Business intelligence encompasses all types of software reporting, analytics, and data visualization. Enterprise reporting is a category within business intelligence that is focused on creating reports so businesses can draw insights.
4. What are the Types of Enterprise Reports?
- Dashboards - Dashboards are an information management tool that tracks and stores information. Users utilize dashboards in order to see data report visualizations. Dashboards present information in a customizable way so stakeholders within an organization can analyze data and draw conclusions.
- Performance Management - Managers and owners can analyze key performance indicators to see how employees are performing within the organization. Enterprise reporting solutions decipher trends to see how employee performance can be improved.
- Ad-Hoc Reporting - If a manager has one specific query, they can utilize ad-hoc reporting in order to generate a simple report. Ad-hoc reports are customizable and narrow in scope.
Enterprise reporting solutions can vary in cost. Some are free, but most are priced based on a quote. Cost can depend on what type of features the organization needs, how many employees they have, and how many franchises there are.
6. What are the Best Enterprise Reporting Tools?
Enterprise reporting tools are not a one-size-fits-all solution, as there are a few general considerations to keep in mind when picking a system. Here are the steps to take-
- Gather Requirements - Organizations should first decide what their requirements are, and what type of system they might need.
- Compare Solutions - Businesses should look at various systems that meet their requirements and compare and contrast key differences and benefits.

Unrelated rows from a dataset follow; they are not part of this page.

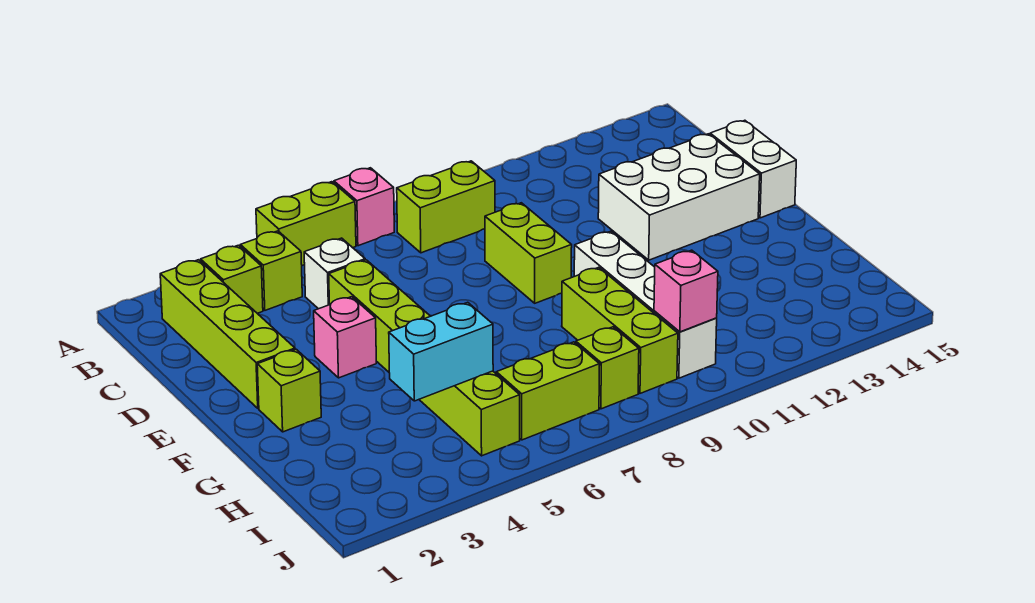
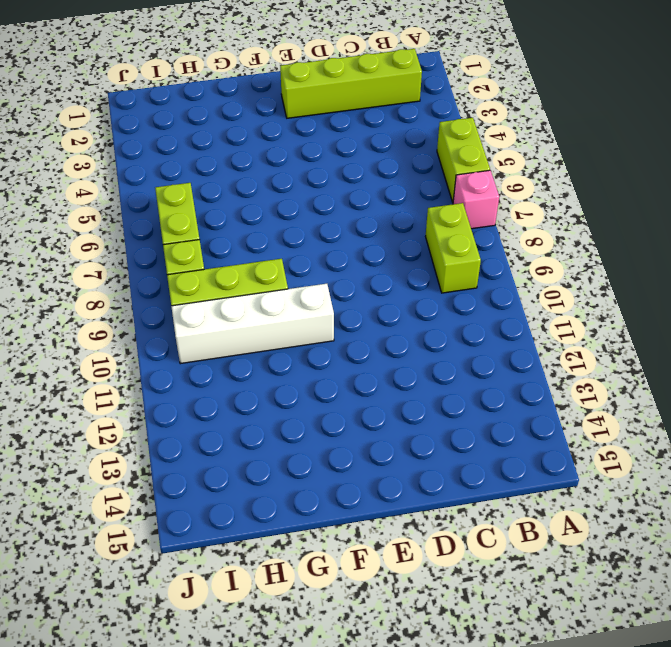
none -> lime brick B3 level 1
none -> lime brick B4 level 1
none -> white brick C5 level 1

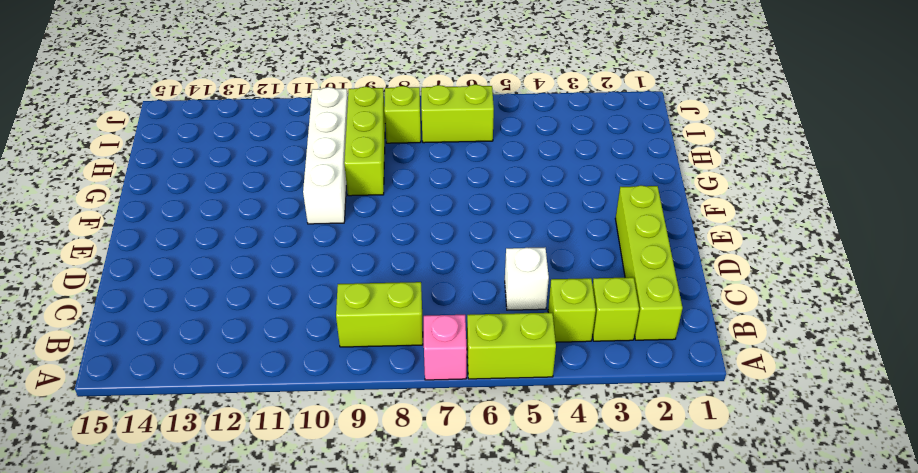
none -> lime brick D5:I5 level 1
none -> lime brick D9:E9 level 1
none -> white brick D12:E14 level 1

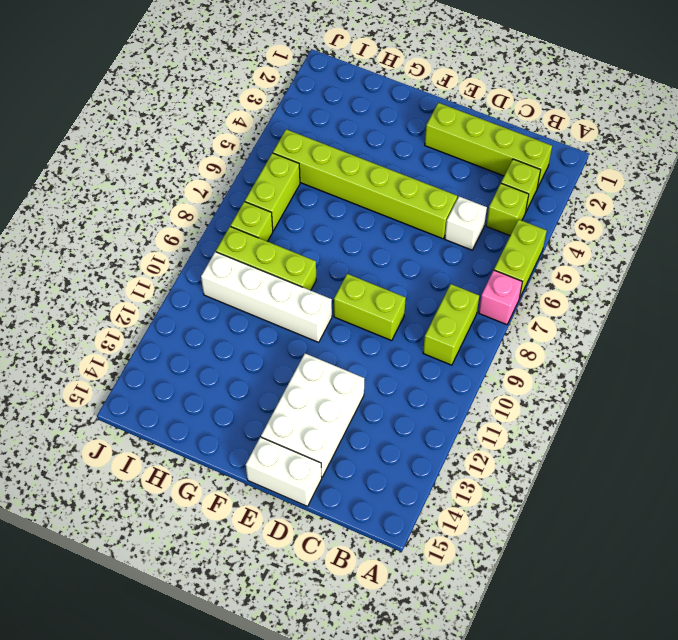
none -> pink brick E4 level 1
none -> lime brick F2 level 1
none -> cyan brick H4:H5 level 2

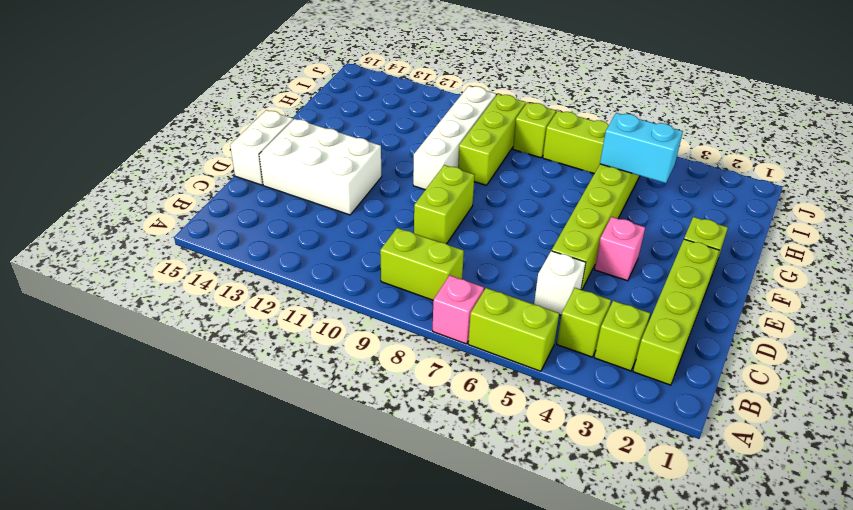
none -> pink brick I10 level 2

- Try Them Out Companies can pick their top choices and try them out. Demos and free trials allow companies to experiment with the system and see if the tool is a good fit.
Features of Enterprise Reporting Tools
There are many characteristics that quality enterprise reporting tools possess. Some of these include-
- Perfect Formatting - Reporting solutions can customize reports so they can be printed or viewed from a presentation platform, whether that be online or through PowerPoint.
- Data Filtering & Sorting - Users can filter through data and then choose what they want to utilize for a report. Users can sort data by date, time frame, location, franchise, etc.
- Data Grouping - Once the data has been filtered and sorted, enterprise reporting tools organize and group it so the user can see specific trends.
- Different Report Images - Reports can be displayed in different formats. Some of these include jpeg, png, and svg. The user can discern which format to save the data in and choose accordingly.
- Charts - Enterprise reporting provides data visualizations in the form of charges, graphs, columns, meter charts, bubble charts, and more. The user can decide which type of chart is most appropriate for the extrapolated data.
- Report Delivery - Reports can be delivered to emails, dashboards, and websites in different languages and formats.
- Field Explorer - Data can be divided into fields or general categories that describe each set of data. For example, a field might be the names of employees or each year of business operation. The field explorer feature gives a list of all relevant fields and allows users to arrange them on the dashboard.
- Customizable Templates - Users can make customized report templates if they find themselves frequently utilizing a specific report type. They can save this template so it doesn't have to be re-created in the future.
- Report Exporting - Reports can be exported in the form of PDF, Microsoft Workbook, HTML, Microsoft Excel, and more.
- Subreports - Subreports display a smaller report inside of a larger one. Enterprise reporting solutions allow users to create subreports of data that receives parameters from parent reports.